Jakarta (ANTARA) - Kementerian Ketenagakerjaan (Kemnaker) terus memperkuat akses kerja bagi penyandang disabilitas melalui peningkatan kompetensi, penguatan program pelatihan, serta perluasan kemitraan dengan dunia usaha.

Menteri Ketenagakerjaan (Menaker) Yassierli dalam keterangannya di Jakarta, Kamis, mengatakan penguatan kompetensi menjadi kunci agar penyandang disabilitas memiliki daya saing dan mampu memenuhi kebutuhan pasar kerja.

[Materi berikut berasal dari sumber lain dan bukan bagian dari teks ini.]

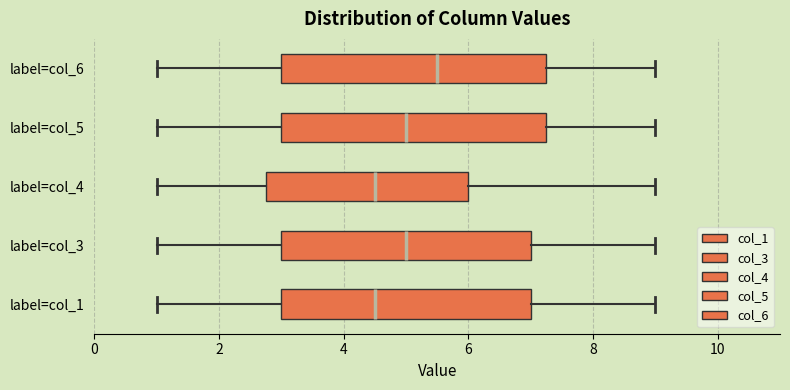

Reading bottom to top, transcribe this box plot: for each box, give where its median line is, the range the box spans, and where its two whiskers end, as read against the x-axis. The values are not printed on the chart, so give them approximately, as read against the axis.

label=col_1: median 4.6, box 3.0 to 7.0, whiskers 1.0 to 9.0
label=col_3: median 5.0, box 3.0 to 7.0, whiskers 1.0 to 9.0
label=col_4: median 4.6, box 2.8 to 6.0, whiskers 1.0 to 9.0
label=col_5: median 5.0, box 3.0 to 7.2, whiskers 1.0 to 9.0
label=col_6: median 5.6, box 3.0 to 7.2, whiskers 1.0 to 9.0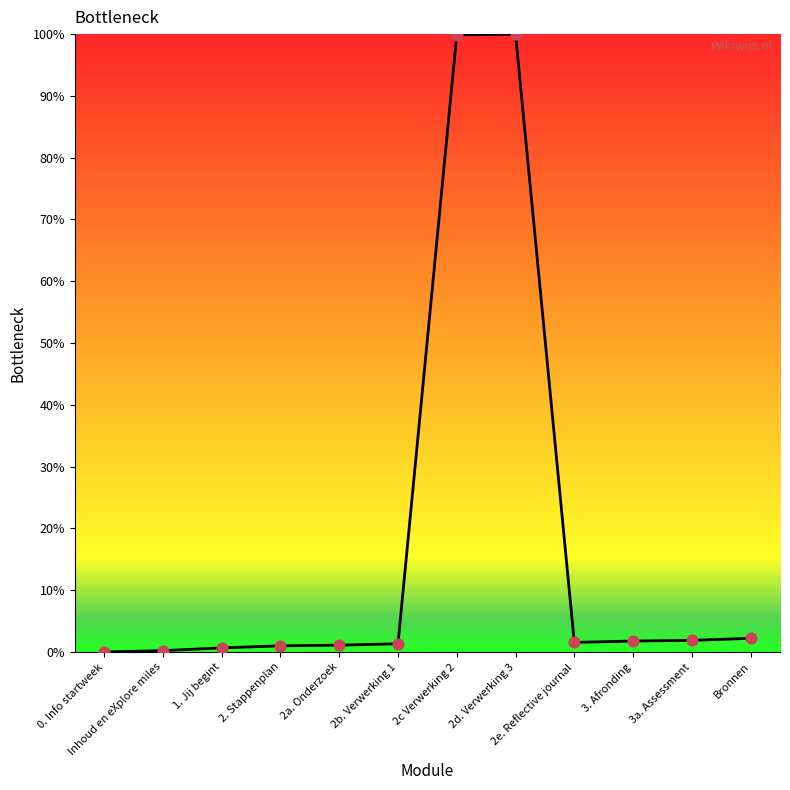

Which has a higher value, 2. Stappenplan or 3a. Assessment?

3a. Assessment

“Isu paling penting yang sedang diperjuangkan saat ini adalah pelatihan dan pembekalan terkait penyandang disabilitas agar mereka memiliki kompetensi yang sesuai dengan kebutuhan pasar kerja,” ujar Yassierli.

Menaker juga meminta seluruh balai di lingkungan Kemnaker, baik Balai Pelatihan Vokasi dan Produktivitas (BPVP) maupun Balai Perluasan Kesempatan Kerja (BPKK), agar semakin proaktif menghadirkan program-program yang memberikan dampak nyata bagi masyarakat, terutama bagi kelompok yang membutuhkan perhatian khusus dalam dunia kerja.

“Kami terus mendorong balai-balai, baik BPVP maupun BPKK di seluruh Indonesia agar lebih proaktif dalam memberikan kontribusi nyata, terutama bagi kelompok masyarakat yang membutuhkan perhatian khusus dalam dunia kerja,” kata Yassierli.

Menaker pun memberikan contoh bagaimana pelatihan bagi penyandang disabilitas yang dipersiapkan untuk memasuki dunia kerja melalui program pemberdayaan tenaga kerja di BPKK Kendari, Sulawesi Tenggara.

Saat ini, sebanyak 40 penyandang disabilitas mengikuti proses pengenalan dan pelatihan di balai tersebut sebelum ditempatkan pada sektor industri ringan.

Untuk memperluas peluang penempatan kerja, BPKK Kendari juga akan menyelenggarakan kegiatan strategis di Makassar yang mempertemukan sekitar 50 perusahaan yang berkomitmen mempekerjakan penyandang disabilitas.

Kegiatan tersebut diharapkan semakin memperkuat kolaborasi antara pemerintah dan dunia usaha dalam membangun ekosistem ketenagakerjaan yang lebih inklusif.

Menaker Yassierli mengatakan BPKK Kendari memiliki peran strategis karena membawahi wilayah kerja yang luas.

Ia mengatakan balai tidak hanya berfungsi sebagai penyelenggara pelatihan, tetapi juga sebagai motor penggerak kolaborasi dengan berbagai pemangku kepentingan untuk memperluas kesempatan kerja bagi masyarakat.

“Balai ini diharapkan tidak hanya menjadi pusat pelatihan, tetapi juga motor penggerak kolaborasi untuk masyarakat di wilayah kerjanya melalui berbagai tugas dan fungsi yang maksimal,” katanya.